Ah l’automne, quelle saison des plus poétiques. Le ciel bleu vire peu à peu au gris cotonneux, les températures baissent et nos coeurs se réchauffent à la contemplation des couleurs chatoyantes dont se parent les paysages. Un tableau tout en contraste dont la Gaspésie, au Québec, se fait la digne représentante. Aussi belle soit cette métamorphose naturelle, celle-ci n’a pourtant pas seulement vocation à nous émerveiller. Et pour cause, si les feuilles des arbres affichent un flamboyant camaïeu automnal, c’est avant tout un prélude à la rudesse hivernale.

Le ballet des pigments : du vert au rouge orangé

Au printemps, dès le moment de leur éclosion, les feuilles sont vertes. Une couleur due à un pigment indispensable à la survie des végétaux : la chlorophylle. Acteur clé de la photosynthèse, celle-ci fabrique du sucre à partir de la lumière du soleil assurant ainsi la nutrition de l’arbre. Un processus qui s’arrête avec l’arrivée de l’automne. En effet, à cette saison, les températures chutent, les journées diminuent et le soleil se raréfie. Autant de signaux climatiques qui annoncent aux arbres la venue prochaine de l’hiver. Ces derniers se mettent alors progressivement en veille et la photosynthèse est stoppée. Dès lors, la chlorophylle, qui n’a plus lieu d’être, cède sa place aux autres pigments qu’elle occultait jusque-là. À commencer par ceux de la famille des caroténoïdes, qui réfléchissent la lumière rouge, orange et jaune. C’est ainsi que les feuilles revêtent leur éphémère manteau flamboyant.

Le marron : ultime couleur des feuilles avant leur chute

Plus on se rapproche du mois de décembre, plus les feuilles perdent de leur éclat.
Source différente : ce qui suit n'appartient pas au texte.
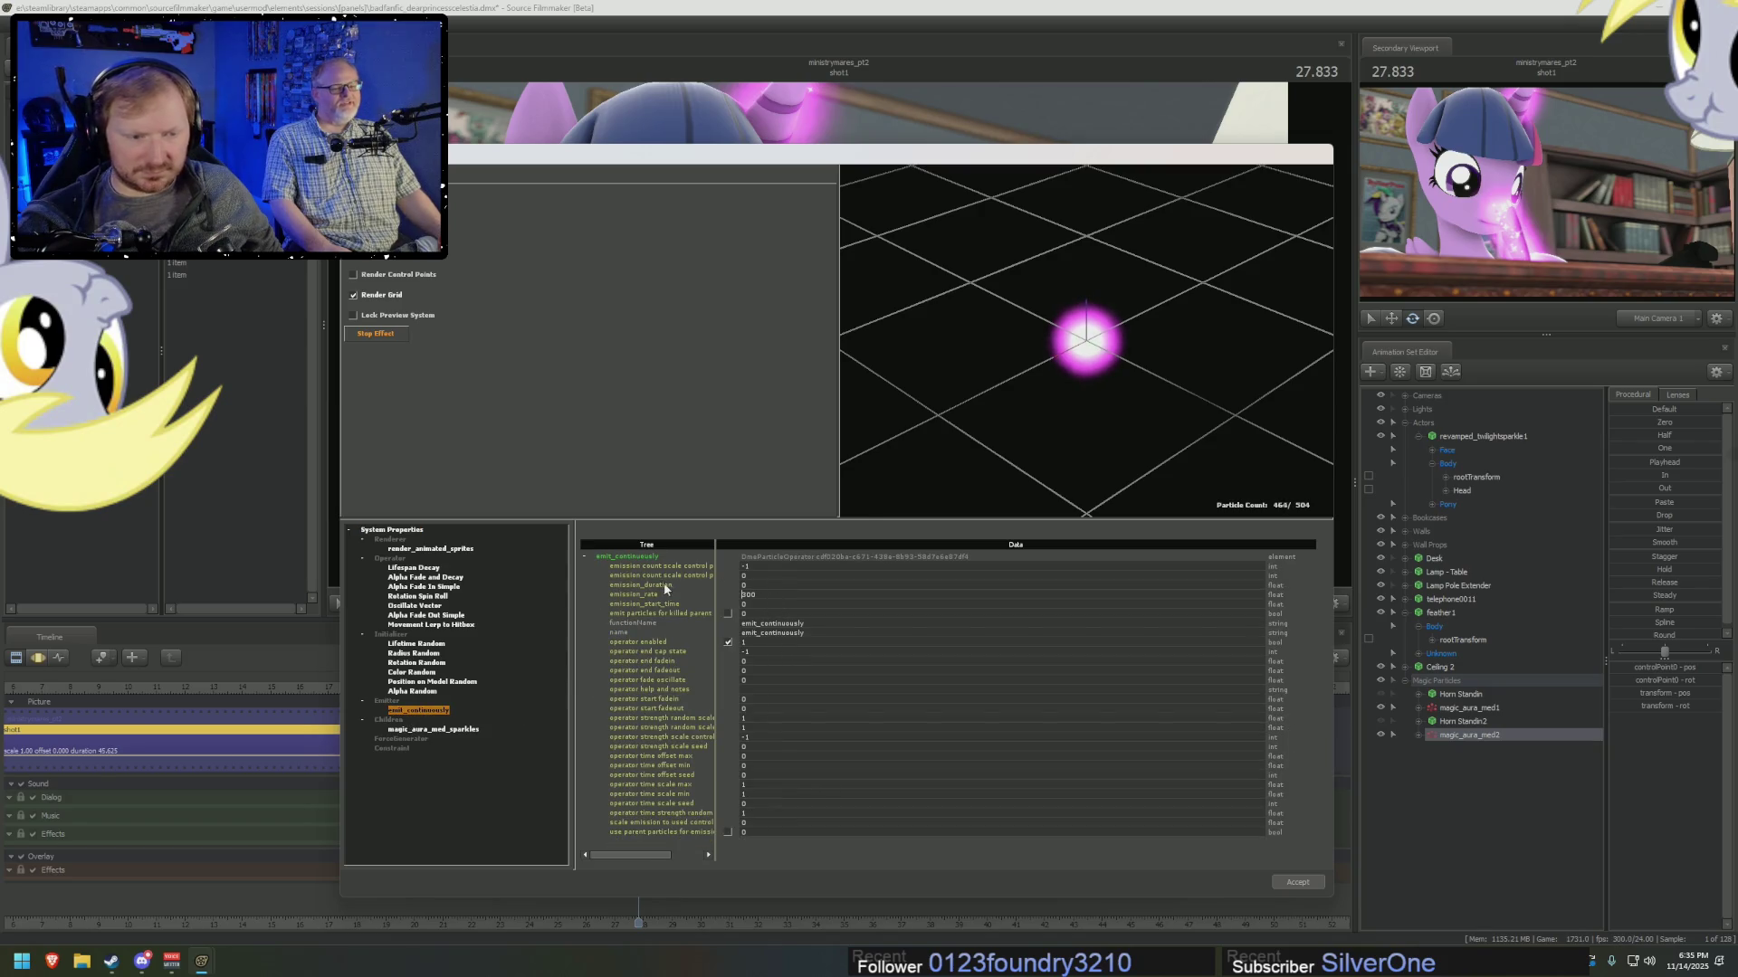
type("100")
key("Return")
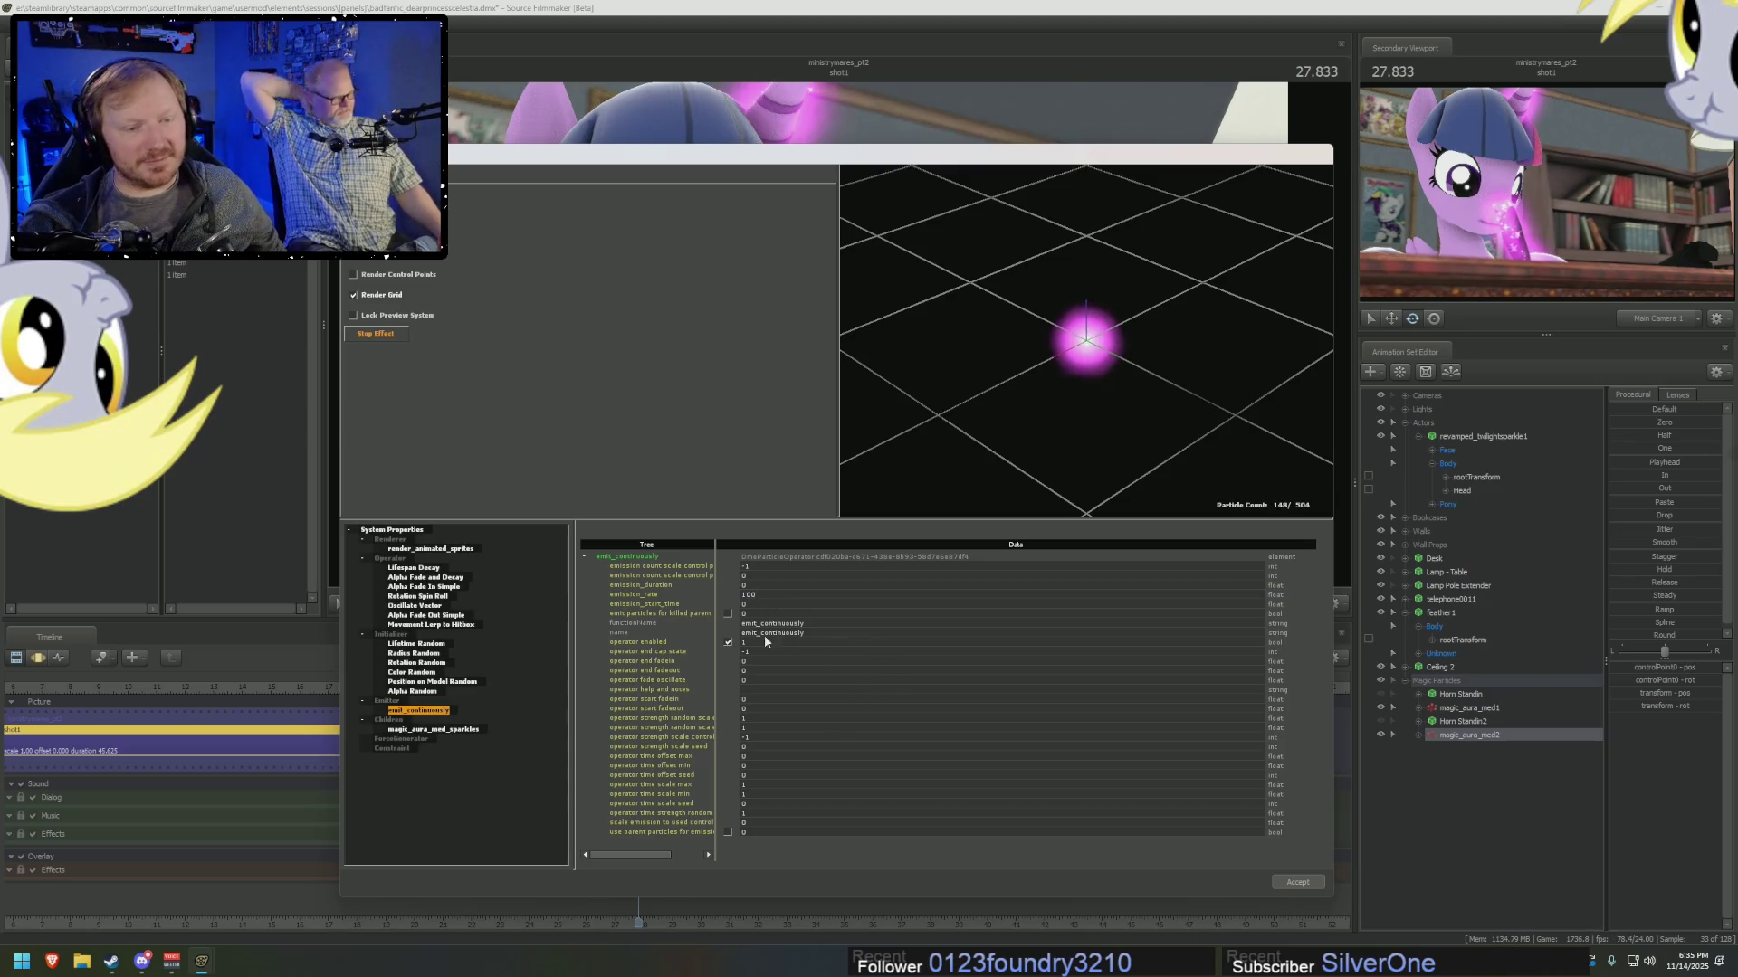
double_click(749, 595)
type("50")
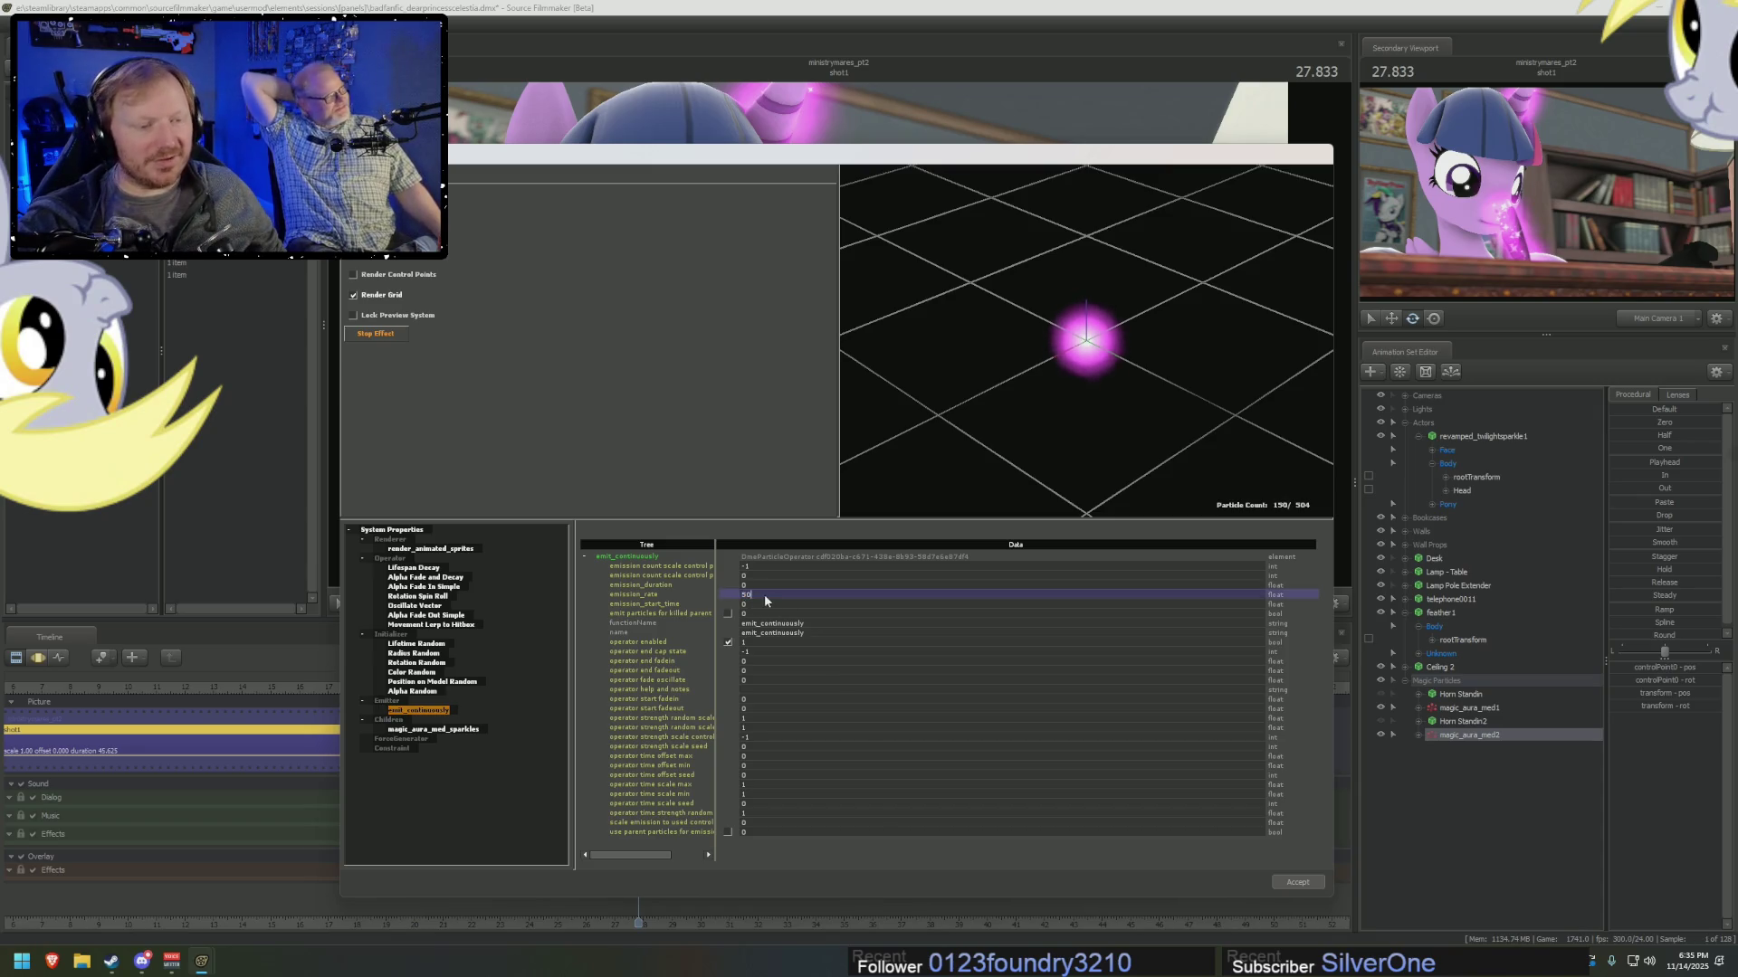
key("Return")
Et ce, précisément car l’arbre les laisse mourir avant d'emmagasiner le plus de nutriments possible. Se forme alors un petit bouchon à la base des queues des feuilles, aussi appelées pétioles en botanique. Privées de sève, celles-ci se vident de leur substance. Toutes brunes et desséchées, elles finissent par s’envoler aux moindres bourrasques de vent, laissant derrière elles les branches décharnées affronter seules les aléas météorologiques de l’hiver. Mais bientôt les arbres dépouillés accueilleront une myriade de bourgeons et ainsi de suite.

Un éternel recommencement, réglé comme du papier à musique, qui suit le doux tempo des saisons.